This feels more like a eulogy for a great and adored hero than it does a Final Drive report.

The 2015 R8 V10 Spyder represents the end of an era for super cars. As computerized technology is now the answer to achieving better performance rather than adding more power, or (perish the thought!) increased driver skill, we will never see another new machine like this Audi halo car.

Before the R8 follows suit with the tech for efficiency and speed mantra – and be assured the new car will surely be quicker, faster, more efficient, taste great and be less filling – let’s celebrate what makes a car like the R8 a true super car.

There is the performance, of course, and in this case, the numbers are still formidable. 0-100 km/h in about 4 seconds and a top speed of 313 km/h remain very impressive and in line with other big-buck Euro sports machines. And the R8 still has the looks to turn a lot of heads, even when finished in the rather subdued Suzuka Grey hue of our test car. In Spyder format, the oft-controversial side strakes are omitted leaving just a low, wide and striking form. A bright orange Lamborghini Huracan or red Ferrari 488 will drop more jaws, but even after all these years, the R8 has not lost an ounce of its sex appeal.

This R8 transcends the trivialities of on-paper performance figures and fashion for something far greater: a fully involved and immersive driving experience. This is not the car one buys to gain the advantage over his or her wealthy friends in posting fastest laps at the local track.

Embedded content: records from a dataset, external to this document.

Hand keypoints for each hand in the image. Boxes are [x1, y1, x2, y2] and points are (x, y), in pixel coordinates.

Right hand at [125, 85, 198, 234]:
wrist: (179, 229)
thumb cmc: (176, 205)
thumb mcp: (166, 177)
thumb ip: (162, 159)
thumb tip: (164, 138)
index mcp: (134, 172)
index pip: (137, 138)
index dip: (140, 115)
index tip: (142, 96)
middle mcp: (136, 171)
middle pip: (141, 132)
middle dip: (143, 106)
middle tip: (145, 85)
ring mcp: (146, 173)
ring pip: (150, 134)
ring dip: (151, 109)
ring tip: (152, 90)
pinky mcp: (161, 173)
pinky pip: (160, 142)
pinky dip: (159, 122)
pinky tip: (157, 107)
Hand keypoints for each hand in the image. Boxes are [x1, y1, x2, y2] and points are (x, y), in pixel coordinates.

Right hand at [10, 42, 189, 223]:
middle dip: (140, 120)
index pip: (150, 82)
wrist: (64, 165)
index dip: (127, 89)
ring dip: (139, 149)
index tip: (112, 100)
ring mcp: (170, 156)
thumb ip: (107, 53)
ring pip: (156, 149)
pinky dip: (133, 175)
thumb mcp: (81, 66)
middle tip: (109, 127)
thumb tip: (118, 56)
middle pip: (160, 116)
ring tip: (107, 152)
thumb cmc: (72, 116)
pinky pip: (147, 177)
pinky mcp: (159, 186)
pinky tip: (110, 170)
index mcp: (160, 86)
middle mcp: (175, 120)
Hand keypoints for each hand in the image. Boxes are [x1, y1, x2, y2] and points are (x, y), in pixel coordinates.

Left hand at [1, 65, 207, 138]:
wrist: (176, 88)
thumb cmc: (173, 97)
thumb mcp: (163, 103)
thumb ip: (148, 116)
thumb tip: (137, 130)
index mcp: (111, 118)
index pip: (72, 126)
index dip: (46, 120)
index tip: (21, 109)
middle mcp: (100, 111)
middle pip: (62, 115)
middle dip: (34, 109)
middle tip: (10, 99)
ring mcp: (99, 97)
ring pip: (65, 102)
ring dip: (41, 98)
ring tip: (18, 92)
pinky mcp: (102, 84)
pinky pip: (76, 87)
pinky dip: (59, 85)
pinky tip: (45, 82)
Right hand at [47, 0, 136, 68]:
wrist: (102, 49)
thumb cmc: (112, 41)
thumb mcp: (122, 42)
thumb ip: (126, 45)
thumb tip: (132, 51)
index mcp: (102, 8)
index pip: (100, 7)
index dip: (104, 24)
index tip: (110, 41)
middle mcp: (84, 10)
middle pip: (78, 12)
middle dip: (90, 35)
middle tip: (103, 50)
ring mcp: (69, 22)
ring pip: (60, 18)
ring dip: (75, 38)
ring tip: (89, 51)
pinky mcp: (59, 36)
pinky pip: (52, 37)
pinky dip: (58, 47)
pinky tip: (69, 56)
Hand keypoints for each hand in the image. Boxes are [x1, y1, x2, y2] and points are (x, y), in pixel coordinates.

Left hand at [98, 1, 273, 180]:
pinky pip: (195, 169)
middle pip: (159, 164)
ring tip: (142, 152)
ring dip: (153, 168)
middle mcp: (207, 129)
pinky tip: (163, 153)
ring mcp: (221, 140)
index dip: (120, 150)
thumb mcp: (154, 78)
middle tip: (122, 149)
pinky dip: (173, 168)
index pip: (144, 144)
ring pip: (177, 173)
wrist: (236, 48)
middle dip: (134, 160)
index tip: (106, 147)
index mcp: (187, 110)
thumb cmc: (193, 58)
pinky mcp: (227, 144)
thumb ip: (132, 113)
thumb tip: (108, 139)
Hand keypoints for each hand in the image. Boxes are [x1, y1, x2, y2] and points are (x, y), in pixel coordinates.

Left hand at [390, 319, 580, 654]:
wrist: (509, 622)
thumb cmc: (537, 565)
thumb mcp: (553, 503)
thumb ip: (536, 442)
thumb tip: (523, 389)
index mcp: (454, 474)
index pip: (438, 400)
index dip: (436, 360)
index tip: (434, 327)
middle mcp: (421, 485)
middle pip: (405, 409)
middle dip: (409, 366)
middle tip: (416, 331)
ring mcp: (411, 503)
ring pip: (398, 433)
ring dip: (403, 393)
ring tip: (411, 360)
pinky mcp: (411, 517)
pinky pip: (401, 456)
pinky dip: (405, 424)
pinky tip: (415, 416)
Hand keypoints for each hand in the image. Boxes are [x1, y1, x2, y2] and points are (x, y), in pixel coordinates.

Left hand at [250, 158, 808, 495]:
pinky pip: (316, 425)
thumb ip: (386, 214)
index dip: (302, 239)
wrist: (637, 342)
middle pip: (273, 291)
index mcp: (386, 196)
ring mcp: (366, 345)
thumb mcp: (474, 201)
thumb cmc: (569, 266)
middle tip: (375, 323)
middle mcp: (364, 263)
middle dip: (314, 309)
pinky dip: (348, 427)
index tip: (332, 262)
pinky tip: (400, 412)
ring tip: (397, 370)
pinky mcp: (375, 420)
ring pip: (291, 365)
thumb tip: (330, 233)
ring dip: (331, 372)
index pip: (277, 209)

Nor is it even the car that will always be guaranteed the primo valet spot up front.

Rather, this is the car that conjures up images and sensations of what it might’ve been like to be a Le Mans driver decades ago. Or maybe you’d imagine being a spy in the coolest action film, making a getaway from the villains. Or just the rich playboy (or girl) going for a rip up the coast with your supermodel trophy seated next to you. It is so much more than a machine – it’s a device of passion that taps into your fantasies and directly into the driver’s nervous system.

The Next Generation: First Drive: 2017 Audi R8

Take the steering, for example. It’s not the numbed experience we’ve grown to accept from modern electric units. It’s wholly and truly alive in the driver’s hands, buzzing and squirming and transmitting every single detail of the road surface and what the tires are doing there. Steering inputs are measured in imperceptible thoughts, a dimension far smaller and more precise than anything metric. It’s a throwback experience for those who have forgotten what purity in steering used to be in some of the finest sporting machines from an earlier time.